A living creature is shaped by the environment in which it’s nurtured. The same is true for the tools we build. We have to assume that AI, built in our capitalistic and extractionistic society, is designed to cater to more of the same. To keep society on its current trajectory — a trajectory that caters to the status quo.
We absolutely need to worry about AI and its growing hunger for energy. But more so, we need to think about how we can make machines, and encourage ‘intelligence,’ that is better suited to the world we want to live in.
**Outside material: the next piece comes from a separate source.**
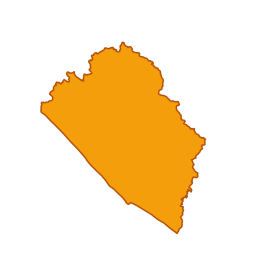 outline of Mahanoro, Atsinanana, Madagascar, rotated 114°
{"feature_id": "10022922B42807663031303", "entity_name": "Mahanoro", "entity_type": "district", "adm_level": 2, "iso_a3": "MDG", "parent_name": "Madagascar", "parent_adm1": "Atsinanana", "projection": "mercator", "projection_center": [48.476, -20.043], "detail": "fine", "context": "isolated", "style": "filled", "palette": "amber", "viewbox_px": 256, "rotation_deg": 114, "n_neighbors": 0, "source": "geoboundaries", "source_scale": "gbopen_adm2", "svg_char_len": 5695}
<svg xmlns="http://www.w3.org/2000/svg" viewBox="0 0 256 256"><g transform="rotate(114 128 128)"><path d="M148.6,214.0L149.2,212.4L149.7,209.0L152.9,201.6L155.1,195.5L158.8,186.1L161.3,180.4L164.0,174.6L167.7,165.3L171.6,156.9L173.1,154.0L174.6,151.9L177.2,146.7L177.8,144.9L180.1,139.0L182.4,132.2L183.1,131.1L184.7,127.6L188.0,122.2L188.8,120.2L189.4,116.5L191.3,111.7L193.4,105.6L194.4,103.2L197.0,98.9L197.5,97.5L197.3,96.3L195.1,95.2L195.0,92.4L195.4,87.3L197.5,71.3L198.9,66.0L199.5,63.0L199.8,60.5L200.1,56.8L202.6,48.3L204.3,40.3L200.5,39.9L199.8,40.1L198.9,40.0L196.6,38.7L194.4,39.2L194.0,39.7L191.4,40.2L190.0,41.1L189.3,42.0L188.7,43.2L188.3,43.5L187.4,43.5L185.0,42.8L184.4,42.9L183.7,43.7L182.1,43.7L181.2,44.0L180.5,43.9L179.7,45.0L179.1,45.2L178.0,45.3L177.8,45.4L177.6,46.4L178.0,48.1L177.8,48.4L177.5,48.5L176.8,48.1L176.1,48.1L175.6,47.4L175.2,47.5L175.1,48.3L174.9,48.5L172.3,48.0L171.7,48.7L171.8,49.8L171.6,50.2L170.5,50.1L170.4,50.0L170.4,49.3L170.3,48.7L169.7,48.7L168.9,49.0L168.4,48.1L167.9,46.5L167.7,46.6L167.2,47.7L166.4,47.7L166.3,47.4L166.4,47.1L167.0,46.3L166.7,46.0L165.0,47.2L163.3,47.1L162.4,48.2L162.0,48.1L161.6,47.3L161.3,47.3L160.4,48.0L159.8,47.9L159.6,47.8L159.6,47.5L160.3,46.1L160.2,45.4L160.7,44.6L160.6,44.4L159.2,44.5L158.5,44.8L157.7,46.2L157.4,47.6L157.1,48.0L156.7,48.1L156.0,47.9L155.4,47.9L153.1,46.9L151.6,46.9L151.3,47.1L151.2,48.1L151.1,48.3L149.5,48.1L148.7,48.6L147.8,48.3L146.8,48.4L146.0,47.9L145.9,46.6L145.6,45.4L144.7,44.6L144.0,44.5L143.1,45.0L142.5,45.7L141.5,45.7L141.0,45.8L140.7,46.4L140.6,48.1L140.3,49.0L139.9,49.8L138.9,51.0L138.0,52.7L137.1,53.2L135.6,53.2L134.6,52.8L134.4,53.0L134.0,53.8L132.6,55.4L132.2,55.6L131.2,57.0L130.2,55.9L128.6,54.8L127.7,53.8L126.7,54.5L125.4,54.5L124.0,54.0L123.6,53.5L123.3,53.4L121.8,53.1L120.6,52.6L119.3,52.8L118.4,52.6L117.6,52.0L116.7,51.6L116.2,52.3L115.9,52.5L115.0,52.7L114.9,53.4L113.5,53.3L113.1,52.8L112.6,51.6L111.9,51.0L110.6,51.6L109.9,52.1L108.8,52.4L108.3,52.8L107.2,52.8L106.8,52.7L106.6,53.8L106.1,55.1L106.2,55.4L107.1,56.2L106.9,57.3L107.2,58.1L106.7,58.9L106.4,59.6L106.0,60.0L105.5,61.4L105.7,62.7L105.5,63.5L105.1,64.5L104.3,65.0L103.7,66.4L102.1,66.8L101.7,67.2L101.7,67.4L102.6,68.1L102.5,69.3L103.3,70.1L103.4,70.5L103.2,70.8L102.7,71.0L102.6,71.8L102.0,72.8L101.9,74.4L101.3,75.9L101.5,78.5L101.0,78.9L100.7,78.9L98.8,78.5L98.5,78.7L98.1,79.6L98.7,81.8L98.1,82.5L97.8,83.4L97.4,83.8L96.3,84.0L94.8,84.7L94.0,86.4L93.1,87.6L92.0,90.5L90.8,91.5L89.1,92.5L87.8,92.4L87.2,92.0L86.7,90.9L86.2,90.7L85.8,90.7L84.6,91.7L84.1,92.6L83.7,92.7L83.8,93.5L84.6,95.0L85.0,96.3L85.0,97.7L85.4,98.6L86.0,99.2L86.1,100.0L85.9,100.9L85.1,102.1L84.9,103.2L83.8,105.7L83.8,108.5L84.4,110.5L84.6,111.8L84.5,113.7L83.7,114.3L81.7,114.7L80.4,114.4L79.8,113.7L78.9,112.9L76.9,113.5L75.3,113.2L74.6,113.9L71.9,114.7L70.6,114.9L69.8,115.3L68.9,116.3L68.6,117.3L67.6,118.4L67.0,118.8L66.4,119.4L65.9,119.6L65.4,120.3L65.2,120.2L64.7,120.7L64.2,121.0L64.0,120.9L63.8,121.0L62.7,122.1L62.6,122.8L62.8,123.5L61.8,124.4L61.4,125.2L61.3,125.8L61.8,126.9L61.4,127.3L61.4,128.2L61.2,128.5L61.3,129.2L60.6,129.7L60.4,130.0L60.2,130.7L60.2,132.3L59.7,132.5L59.4,132.3L59.1,132.0L58.8,131.4L58.6,131.4L58.4,131.4L57.8,132.4L57.6,133.4L57.6,135.2L58.2,136.1L58.2,136.3L58.0,137.0L57.0,138.5L56.9,140.1L57.3,141.7L57.0,142.2L57.0,142.9L57.7,145.9L57.4,147.0L55.3,147.7L55.0,148.3L55.1,149.4L55.6,150.3L56.3,152.8L56.1,155.1L55.7,155.7L53.9,156.5L52.9,158.2L53.0,159.4L53.2,159.8L54.3,160.5L54.3,160.9L53.9,162.0L54.1,163.2L54.0,163.8L52.8,165.7L51.8,166.2L51.7,166.6L51.9,166.9L51.9,167.8L52.1,168.0L53.0,168.1L55.0,167.9L55.8,168.5L56.2,168.1L57.1,168.2L59.0,166.9L59.7,166.9L60.2,167.2L61.3,166.8L62.2,167.5L62.6,168.1L62.7,169.5L62.4,170.2L61.6,170.1L61.4,170.2L61.3,170.5L61.5,170.9L61.4,171.3L61.7,171.6L61.7,172.2L62.1,173.1L61.6,173.5L61.2,173.1L60.9,173.7L61.1,174.1L60.6,174.8L60.7,175.1L61.1,175.3L61.4,175.6L61.4,176.1L62.5,176.7L62.6,177.2L63.4,177.7L63.4,178.3L63.8,179.1L63.8,180.4L64.3,181.5L64.8,181.8L65.3,181.5L66.1,181.6L67.4,182.5L68.3,182.7L68.6,182.9L68.8,183.7L69.2,184.0L72.4,185.7L72.7,186.7L72.1,187.2L72.1,187.5L72.7,188.5L74.7,189.3L75.6,189.2L76.0,190.0L76.5,190.7L77.0,190.7L77.4,190.3L77.7,189.6L78.1,189.6L78.8,188.9L78.9,188.6L79.5,188.4L79.9,188.4L80.6,189.0L81.4,188.8L81.6,188.9L81.2,189.8L81.5,189.9L82.1,190.9L82.5,190.9L82.8,190.6L83.3,190.9L84.3,189.7L85.3,188.1L86.8,187.6L87.9,186.6L89.0,186.5L89.4,186.7L89.9,187.2L90.8,186.9L91.6,185.2L91.8,184.4L92.2,183.7L92.7,183.4L93.2,183.5L94.2,184.8L94.8,185.2L95.6,186.7L96.4,187.0L96.5,187.7L96.3,189.2L96.6,189.8L98.3,189.7L101.6,188.5L102.0,188.9L102.3,188.7L103.0,187.8L103.2,188.1L103.5,189.6L103.1,190.4L103.4,190.9L102.8,192.0L102.9,192.8L102.3,194.5L102.4,195.8L101.2,197.9L101.1,198.3L98.6,200.1L98.8,200.3L99.8,200.7L101.0,202.1L101.3,203.1L101.4,204.6L101.2,205.3L101.7,206.1L103.1,206.2L103.9,205.7L104.8,204.7L105.6,202.0L106.4,201.7L107.7,202.1L108.8,200.8L109.4,200.6L110.0,200.9L110.3,201.9L110.2,203.9L109.8,205.2L109.8,206.0L111.8,206.5L112.7,206.1L113.2,206.3L113.8,207.1L114.0,207.2L114.4,207.0L114.9,207.1L115.2,207.6L114.7,208.9L114.5,209.6L115.2,210.4L115.0,211.4L115.2,211.9L116.3,212.0L116.8,211.8L117.1,212.0L117.6,211.6L118.3,211.8L118.4,211.5L118.6,212.0L121.0,212.6L121.4,212.3L122.8,212.0L123.8,211.5L124.9,212.4L126.0,213.0L127.3,213.5L128.5,213.5L129.0,213.3L130.0,209.9L131.2,208.9L132.7,208.5L133.3,208.6L134.2,209.2L135.5,211.1L136.6,211.3L136.9,211.6L137.6,213.2L138.0,213.7L138.6,214.0L138.9,214.5L139.0,216.0L139.5,216.2L139.6,217.1L140.0,217.3L140.5,217.3L141.7,216.3L144.1,216.0L145.4,215.2L146.7,214.9L148.6,214.0Z" fill="#f59e0b" stroke="#b45309" stroke-width="1.5"/></g></svg>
To a society that operates within our planetary boundaries. One that is fair, and equitable.
“The question, then, is what are the characteristics of models — and thus of machines — that make better worlds?”
This conversation is so much bigger than my ability to tie it neatly into a discussion about corporate sustainability reports. I think my point is that sometimes, as sustainability professionals, our focus is misguided.
But I’ll leave you with this. Right now, much of the messaging around AI in corporate sustainability disclosures — and everywhere else (!!) — feels unbalanced.
Many companies emphasize AI’s potential to ‘drive efficiencies’ — yet very few acknowledge its real and growing impact on emissions. This gap in disclosure mirrors a broader problem: a failure to fully reckon with AI as both a tool and a force that shapes the world according to the systems and structures that built it.
Companies are treating AI as a sustainability solution rather than a sustainability problem. In reality, it’s both.
Google and Microsoft are outliers in publicly acknowledging their AI-driven emissions growth. We need industry-wide accountability.
Sustainability reporting has always been about narrative control. Companies want to tell a story that makes them look good. But the AI story is too big, too messy, and too consequential to be told only in part.
Disclosing numbers, in itself, is not an act of transparency. In fact, it can be quite the opposite. Data dumping is one way to make it harder for general readers to understand what’s actually going on and whether companies are making genuine progress toward their goals.
True transparency requires asking the hard questions and acknowledging contradictions. If we look deeper, what’s more important than AI’s contribution to rising emissions (which it turns out is actually quite small in context) — is ensuring that the systems and tools we build are serving the future we claim to be working toward.